Adam Neumann has locked up control of the We company in a jaw dropping way even by Silicon Valley standards by giving himself 20 votes per share
- WeWork CEO Adam Neumann, like the CEOs of other high-flying startups that have gone public recently, holds shares in his company that will give him extra votes.
- But Neumann's stock will give him 20 votes per share - twice as many as votes as the stock held by many of his peers, the company revealed Tuesday in the paperwork it filed for an initial public offering.
- Thanks to that voting power, Neumann holds majority control over WeWork and is expected to continue to wield that control long after its IPO.
- Read more WeWork stories here.
Many CEOs at the helm of newly public tech companies have special shares with extra voting power, allowing the executives to maintain control over their companies.
But Adam Neumann, the founder and owner of WeWork, has shares that give him even more votes than those held by his peers. Neumann gets 20 votes per share with his super-powered stock; other CEOs with such stock usually get about 10 votes per share.
The We Company - WeWork's parent corporation - will have three classes of shares, it disclosed Wednesday in the paperwork it filed to go public. Class A shares, which will trade publicly after its IPO, will have one vote per share. Class B and Class C shares, nearly all of which are owned or controlled by Neumann, will have 20 votes each.
Thanks to that power, Neumann holds a majority of the voting power at the We Company and is expected to continue to do so long after its public offering.
"Upon completion of this offering, Adam Neumann will own or control more than 50% of the total voting power of our capital stock and, as such, we will be a controlled company," We Company warned prospective shareholders in its IPO filing. "For so long as we are a controlled company," We continued, "you will not have the same protections afforded to stockholders of [other] companies."
WeWork's share arrangement is related to its complex structure
We Company just created the Class C shares as part of a corporate reorganization over the last two months that put in place an unusual and Byzantine corporate structure, the company revealed in its IPO filing. That corporate structure could limit the taxes Neumann and other insiders pay on We Co.'s future profits, while increasing the potential tax liability of outside shareholders.
Class C shares can be converted into Class B ones, and Class B ones can be converted into Class A shares. Class A shares can't be converted into shares of either one of the other classes of stock.
Having multiple classes of stock with differing voting rights used to be unusual and frowned upon by investors. But it's become increasingly common, particularly among tech startups. Google and Facebook both have such structures, as do companies ranging from Roku to Lyft.
Investors have questioned multi-class stock arrangements
Still, even among these companies, few have afforded insiders as much control as WeWork will give Neumann. Among the only executives whose power compares is Snap CEO Evan Spiegel. Although his stock only gives him 10 votes per share, the stock held by everyday investors doesn't get any votes at all, leaving them unable to have any say in corporate matters or oversight.

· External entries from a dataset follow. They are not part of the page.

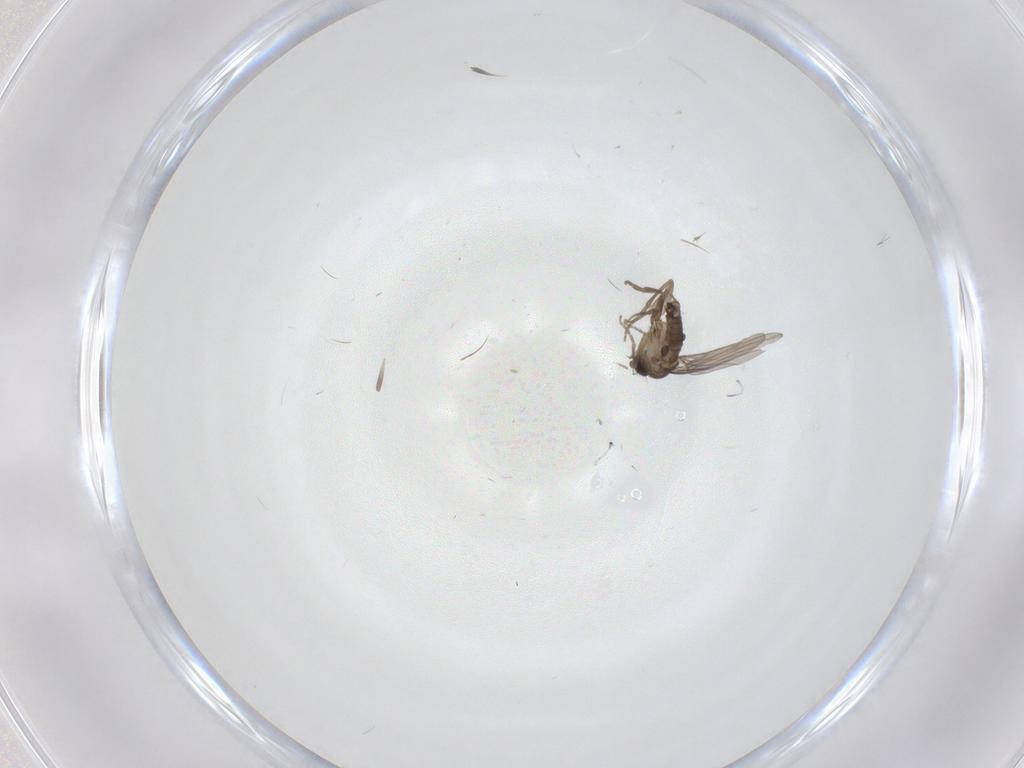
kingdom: Animalia
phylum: Arthropoda
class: Insecta
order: Diptera
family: Phoridae
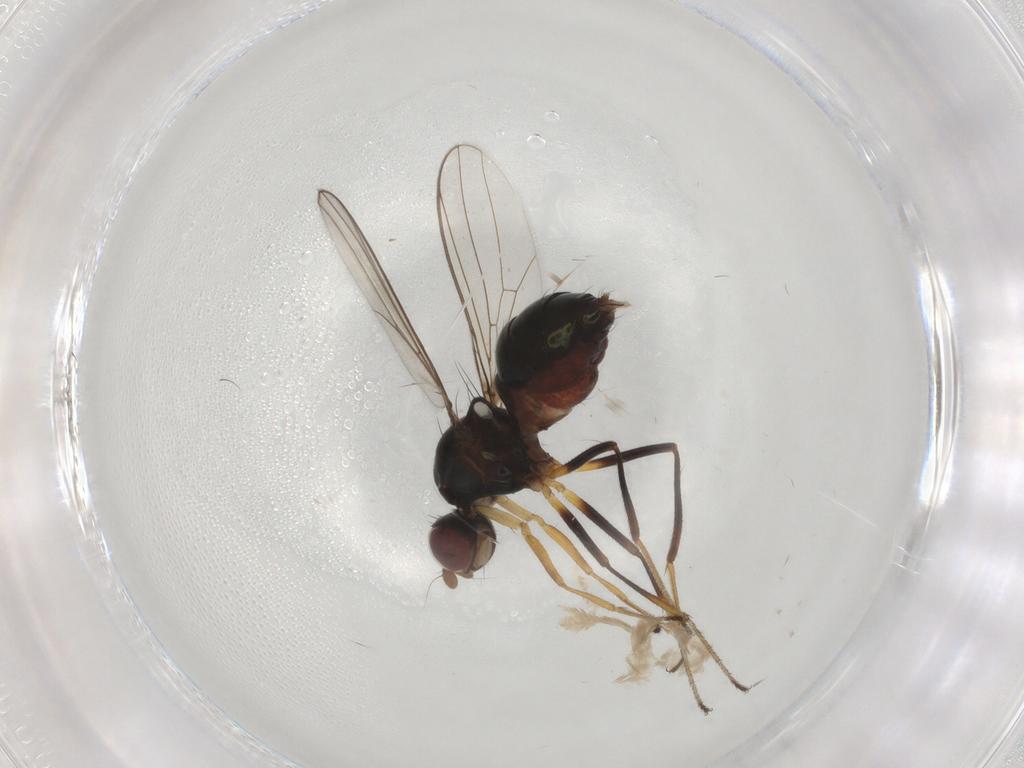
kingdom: Animalia
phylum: Arthropoda
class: Insecta
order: Diptera
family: Sepsidae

Companies with dual- or multi-class stock structures have argued that by giving their founders and other insiders disproportionate power, those leaders can focus on long-term strategy rather than short-term stock price fluctuations and quarterly earnings reports. But investors and other critics have countered that such arrangements can allow insiders to act in their own self interests rather than on behalf of the all shareholders and can shield them from accountability for their mistakes. Some institutional investors have been pressuring companies to drop such provisions.
Even before taking his company public, Neumann has already made several eyebrow-raising moves, including purchasing interests in buildings that he turned around and leased to WeWork and raising $700 million by selling or borrowing against his shares in the company.